We were four days reaching Kandahar, for only on one day was the march at all a long one, the rest being what they term “King’s marches,” in contradistinction to “Caravan marches.” King’s marches being short ones on account of the number of men, etc., to move. The distance from one camp to another is usually expressed as so many hours’ journey. The horses on a journey go at a uniform pace, something between a quick walk and a jog-trot to which they are trained, and at which pace they can, when in condition, cover fifty to sixty miles in a day, though it is not customary to push them to that extent except in cases of necessity. Taking into consideration the mountainous description of country usually met with, the absence of proper roads, and the size of the horses (which average thirteen to fourteen hands), this is a fair distance.
They have a unit of distance in Afghanistan called a “kro,” which is said by some to be equivalent to one and a half English miles, but as there are no recognized number of “guz” (yards) to the “kro” it assumes varying dimensions, according to individual taste. I once received a firman from the Amir, through the prince, to make a perambulating instrument for measuring roads which was to show distances on the index in guz and kro, and I wrote the prince to let me know the number of guz in a kro that I might arrange the necessary clockwork. He replied that he had made inquiries, and the number given by different persons so varied that he had written the Amir to fix a standard; but the Amir fell ill just then, and the matter remained in abeyance, and the same indefiniteness still exists. The present Amir has distances measured in yards and miles.
Once when travelling from Kabul to Peshawar, and after being seven or eight hours in the saddle, I asked the sowars with me how far it was to the village by which we intended camping. One usually is rather interested in knowing how much farther one has to go after several hours’ riding. He told me that it was between one to two kro ahead, but we did not get to camp until after three hours’ further riding. So I henceforth made it a custom to inquire the distance in hours, and found it less disappointing.
On arriving within a few miles of Kandahar, the prince was met by the General commanding that district and the principal officers, who dismounted at a distance from him, and came up with heads uncovered. When they reached him they kissed his foot, and then, taking his hand between both of theirs, placed it on each eye in turn, and kissed it also; this being the Afghan custom when acknowledging their chief or swearing allegiance. Near the city the troops of the garrison were drawn up, together with the artillery, and the latter fired the royal salute as the prince rode up. The prince then inspected the troops, and addressed a few words to them, after which, followed by all the officers and officials, he repaired to the musjid for prayers, while I rode on to the city to find the quarters which had been allotted to me.
The road viâ Kandahar is not one which is often used when travelling from India to Kabul, the road from Peshawar through the Khyber Pass being the direct route, and the journey by that road occupies about eight days when travelling with little luggage and doing forced marches, while the route viâ Kandahar and Ghazni takes three or four weeks.
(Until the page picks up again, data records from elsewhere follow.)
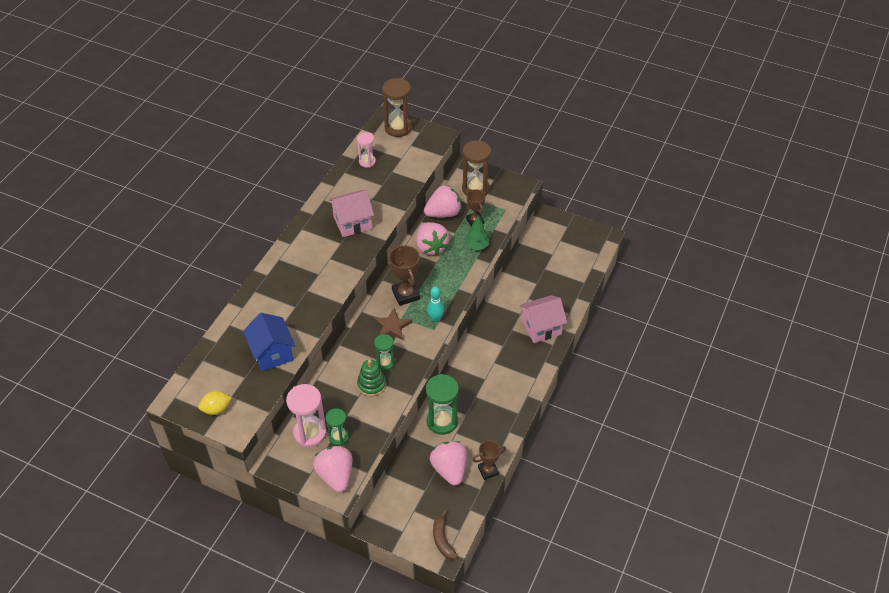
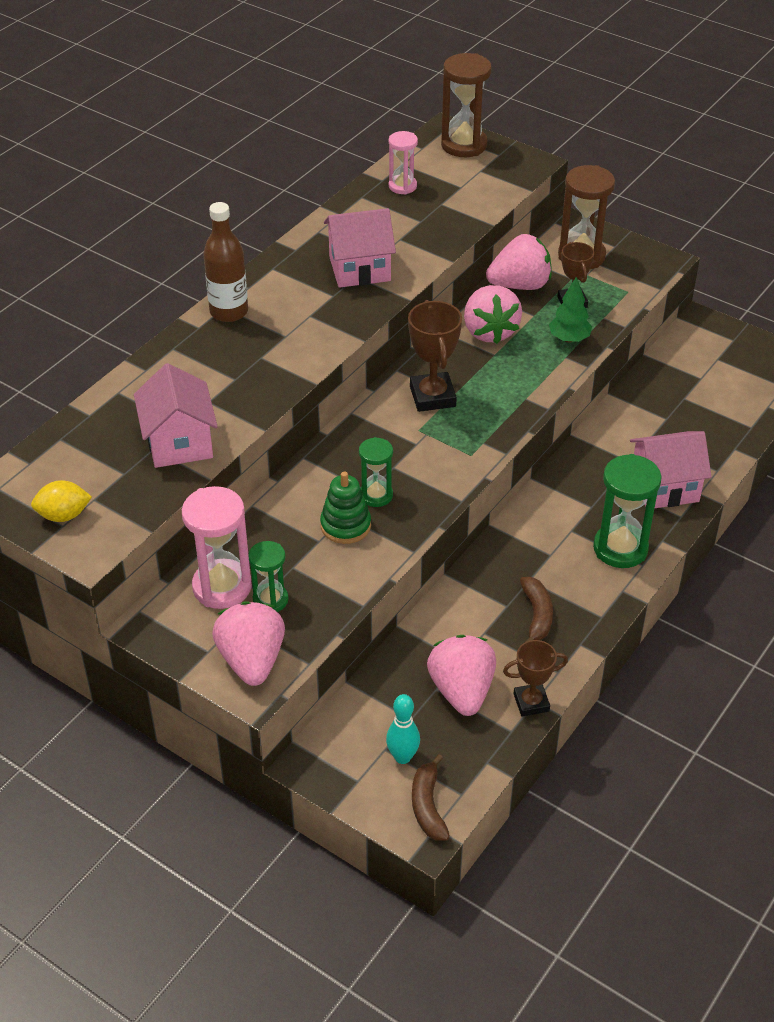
camera: 10 degrees right, 5 degrees down
(272, 353) = (179, 443): blue house -> pink house
(282, 262) = (229, 312): none -> brown bottle
(392, 326) = (400, 441): brown star -> none
(435, 319) = (477, 439): turquoise bowling pin -> turquoise bowling pin (402, 757)
(442, 421) = (462, 611): green hourglass -> green hourglass (620, 548)
(483, 417) = (536, 615): none -> brown banana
There are no roads for wheeled traffic, nor are there any railways, and one must either ride or be carried in a sort of sedan chair, suspended from the backs of two horses. The Afghan rulers are greatly prejudiced against railways, and if one but mentions such a scheme ulterior designs are at once suspected. Yet a proper scheme of railways to open up the country would make it rich and prosperous, and do away with the present universal poverty and misery.
The Shahzada on leaving Kabul for England had been sent viâ Peshawar by the late Amir, and arrangements had been made for him to return viâ Kandahar, in order that he might see as much as possible of the country. Since he came from Russia, a little boy of nine, he had never been more than a few miles out of Kabul, for the Amir did not encourage the members of his family to travel unless of necessity. The Amir also wished him to stop in Kandahar on his return journey to inquire into matters concerning its government, because for many years there had been complaints from the people of the oppression of the governors and absence of justice.
I was told, while in Kandahar, that the Amir made the previous governors, when accepting office, sign a paper providing that, should they rob or oppress either rich or poor, they consented to be hanged, and it was significant that the last three or four governors had been hanged. The man who was governor when the prince arrived suddenly fell ill, and died a few days afterwards, and there were not wanting those who suggested self-destruction in order to escape worse happening.
Kandahar is situated in the middle of a fertile plain, or rather the plain would be fertile if irrigated and cultivated as it could be; but when I was there, there was little cultivation or signs of it, although the rivers carry plenty of water. On account of the small amount of rainfall in Afghanistan irrigation is necessary in order to make the land yield crops; and in some cases, to provide water for land which cannot be irrigated direct from the river, the people have sunk a series of wells leading from water-bearing strata to the land requiring irrigation, connecting the wells by underground ducts; the water from the last well being raised to the surface by means of a Persian wheel. This is a laborious process, and as the connecting ducts are not arched or protected in any way, the supply is frequently stopped by the earth falling in, and crops are ruined before the supply can be set going again.